‘Cleopatra Diaries’, Jennifer Crow

Illustration courtesy Metropolitan Museum of Art (public domain)



 [ Statue of a Ptolemaic Queen, perhaps Cleopatra VII MET 89.2.660 ] Day 1.

Obviously, in a previous life I had looks
to go with my brains, power
to match my ambitions.
How long must I suffocate
in this ratty old rug, waiting
for some future emperor to unroll me?

Day 27.

I grow weary; impatience
is the asp at my breast, and its poison
gnaws me like the saw teeth
of a savannah predator.
I should be the one hunting,
not hungering.

Day 113.

Typical, how I must languish
and watch the other boats drift
down this pathetic excuse for a Nile.
How I long to set foot
on a rocking deck, and let
the wind fill lateen sails and float me away.

Day 438.

How disappointing.
The emperor’s handsome challenger
has died in a wreck.

Day 572.

I know I left my ambitions
somewhere in this mess. I have shifted
a thousand papers, shelved
a hundred books, thrown away
the gowns and slippers that no longer
fit.
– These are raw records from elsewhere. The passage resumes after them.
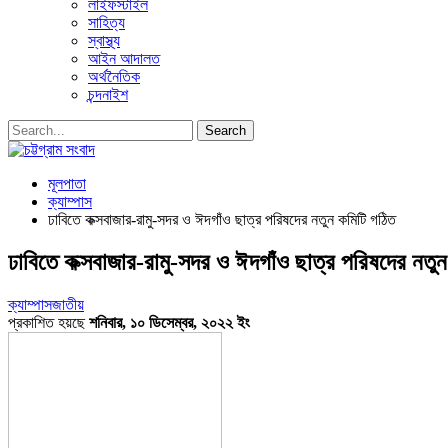
লাইফস্টাইল
সাহিত্য
স্বাস্থ্য
আইন আদালত
অর্থনৈতিক
চন্দনাইশ
মূলপাতা
ক্যাম্পাস
ঢাবিতে কক্সবাজার-রামু-সদর ও ঈদগাঁও ছাত্র পরিষদের নতুন কমিটি গঠিত
ঢাবিতে কক্সবাজার-রামু-সদর ও ঈদগাঁও ছাত্র পরিষদের নতু
ক্যাম্পাস
জাতীয়
প্রকাশিত হয়ছে
শনিবার, ১০ ডিসেম্বর, ২০২২ ইং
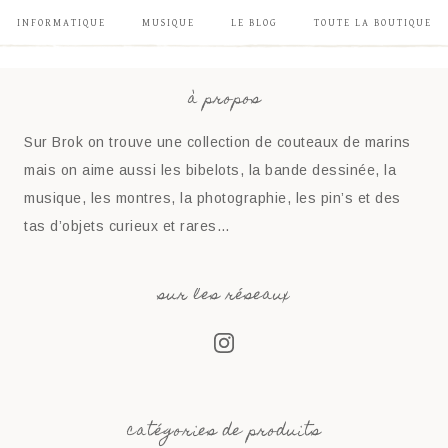
INFORMATIQUE
MUSIQUE
LE BLOG
TOUTE LA BOUTIQUE
à propos
Sur Brok on trouve une collection de couteaux de marins
mais on aime aussi les bibelots, la bande dessinée, la
musique, les montres, la photographie, les pin’s et des
tas d’objets curieux et rares…
sur les réseaux
catégories de produits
What a mess I have become, an unfinished life.

Day 694.

Hesitation is for the fearful,
the incompetent, the lost.
This palace has become a pleasant
prison, this view of rivers and fields
an excuse to linger, incomplete.
The wind carries the scent of the sea.

Day 695.

I see a gleam on the horizon
like the lighthouse at Alexandria.
And if I dare leave the palace
of my fears? If I cross the threshold
to unknown roads, what have I lost
but the dull patterns cast

in someone else’s mosaic, or
some other queen’s cherished tapestries?
I hesitate for a moment, blinking
away the sun’s burn, and then
I take that step, out of the history
of sorrow, to the possibility of joy.